Abstract
Kim is a transgender parent who was ordered to pay more in child support than she earned. When she could not pay, a court found her in contempt and put her in jail. In jail, she was dressed in a woman’s uniform, paraded through every part of the men’s population, and then held in solitary confinement in the wing for violent male offenders. Her story provides an example of how courts sometimes view legal fictions as more real than the facts of a person’s life.
Legal fictions include presumptions, which are defined as “legal inference[s] or assumption[s] that a fact exists because of the known or proven existence of some other fact or group of facts.” When used appropriately, legal fictions can facilitate the law’s legitimate purposes. However, when facts contradict legal fictions, facts should be considered, in order to temper the potential for resulting irrationality and injustice. Legal fictions impact specific groups disproportionately. This is particularly true for those whose experiences are outside judges’ experiences.
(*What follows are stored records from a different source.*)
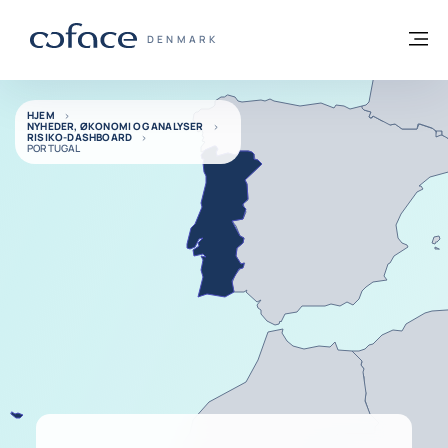
Gå til indhold
Tilbage til hjemmesiden
M
COFACE FOR TRADE - GRUPPENS HJEMM
DENMARK
HJEM
NYHEDER, ØKONOMI OG ANALYSER
RISIKO-DASHBOARD
PORTUGAL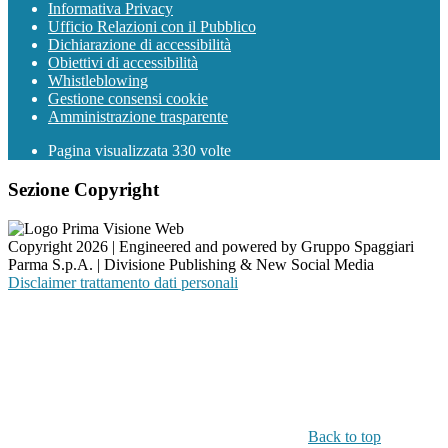
Informativa Privacy
Ufficio Relazioni con il Pubblico
Dichiarazione di accessibilità
Obiettivi di accessibilità
Whistleblowing
Gestione consensi cookie
Amministrazione trasparente
Pagina visualizzata
330
volte
Sezione Copyright
Copyright 2026 | Engineered and powered by Gruppo Spaggiari
Parma S.p.A. | Divisione Publishing & New Social Media
Disclaimer trattamento dati personali
Back to top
This Article gives an example of this disproportionate impact and recommends that courts consider discrimination in hiring as relevant to whether a parent is voluntarily unemployed for the purposes of imputing income for child support determinations. Part I demonstrates how multiple judicial officers’ distraction, imagination, and misguided reliance on legal fictions, rather than on the facts of the individual’s life, made injustice real in Kim’s life. It attempts to understand judges’ unarticulated reasoning through a re-created conversation. Part II discusses legal treatment of transgender people in general. Part III suggests legal recommendations to promote clearer thinking and more rational decisions within the courts regarding the distracting and emotionally charged issues surrounding transgender individuals. Specifically, I suggest that the legal fiction that permits courts to impute income to unemployed parents should change to explicitly recognize discrimination in hiring. Courts should adopt an evidentiary rule accepting self-reports of gender identity. To facilitate legal thinking that transcends simplistic binary models of human experience, judges should make an effort to understand more about trans people. Judges should also adopt a simple schema for understanding the distinct categories of sex, gender identity, gender expression, and sexual orientation. Judges should be evaluated according to their ability to prioritize facts (here, discrimination against transgender people in hiring, which leads to unemployment) over legal fictions (here, a parent able to work but not working is voluntarily unemployed, rather than the target of discrimination in hiring). Finally, judges should be evaluated for their ability to prioritize facts over their own fears.